SunPower files lawsuit against SunEdison, former employees for poaching trade secrets

Filed with the United States District Court for the Northern District of California, SunPower alleges that more than 20 employees from Spain and the U.S. left the Northern Californian solar system manufacturer between 2011 and 2014 to work for "direct" competitor, SunEdison, also based in the U.S.

In the filing submitted by attorneys Knobbe, Martens, Olson & Bear LLP, SunPower states its former employees contacted other SunEdison employees "to solicit and encourage" them to move to SunEdison. The company also says several of its former employees copied a large amount of data, including trade secrets, from SunPower before leaving to join SunEdison.

On May 25, the Court of Milan said it was likely that former SunPower employees had taken confidential data and passed it on to SunEdison. According to Law 360, the court then "allegedly issued an ex parte order requiring SunEdison to allow SunPower to search the contents of files, servers, personal computers, USB drives and CD-ROMs belonging to SunEdison’s Italian subsidiaries and seven former SunPower employees."

Finger pointing

In yesterday’s filing, SunPower states that "[Vikas] Desai, SunEdison’s President of Residential and Small Commercial, personally solicited and encouraged some SunPower employees to leave SunPower to join SunEdison."
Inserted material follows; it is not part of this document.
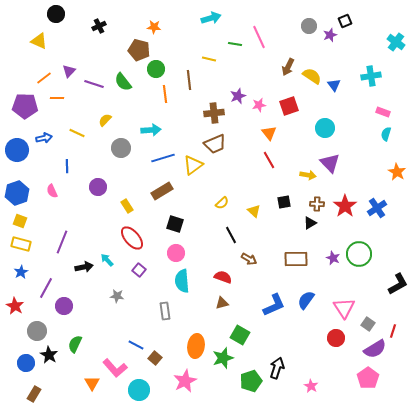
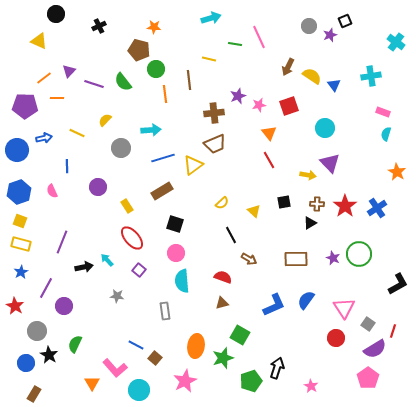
blue hexagon at (17, 193): moved 2 px right, 1 px up
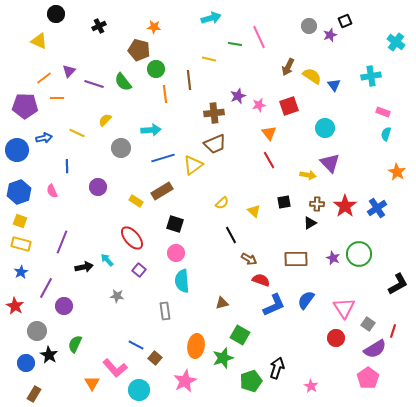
yellow rectangle at (127, 206): moved 9 px right, 5 px up; rotated 24 degrees counterclockwise
red semicircle at (223, 277): moved 38 px right, 3 px down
Based on forensic analysis of laptops and work accounts, former area sales manager for SunPower, Shane Messer and former SunPower senior director, global brand, Kendall Fong are also accused of stealing around 14,000 files containing trade secrets, including propriety dealer information, distribution channel strategy information, market research and sales roadmaps in order to compete with SunPower.

Overall, 14 causes of action have been filed, including computer fraud and abuse, trade secret misappropriation and breach of contract.

SunPower is reportedly seeking any profits or revenues allegedly obtained by Messer, Fong and SunEdison as a result of any disclosure or use of trade secrets or proprietary information.

Financials

SunEdison is the largest renewable energy company globally. In addition to the formation of its recent yieldco platforms, it entered the wind energy marketplace at the end of last year with the US$2.4 billion acquisition of First Wind. India’s Economic Times reports that it is now in negotiations to take over Continuum Wind Energy in Mumbai.

"SunEdison has already made a non-binding offer, valuing Continuum Wind Energy at Rs 3,720-3,900 crore ($620-650 million), inclusive of its debt, according to the people cited," wrote the Economic Times. Overall, SunEdison is reportedly aiming to install 15.2 GW of wind and solar energy in India over the next five years.

In the first three months of 2015, SunEdison saw its net loss slide from $288 million in Q4 2014, to $424 million. The company’s net sales also dropped both quarterly and annually, from $406 million in Q4 2014 and $340 million in Q1 2014, to $323 million.

SunPower, meanwhile, recorded a net loss of $9.6 million in Q1, compared to a net profit of $134.7 million in Q4. Its yieldco related costs came in at $9.9 million.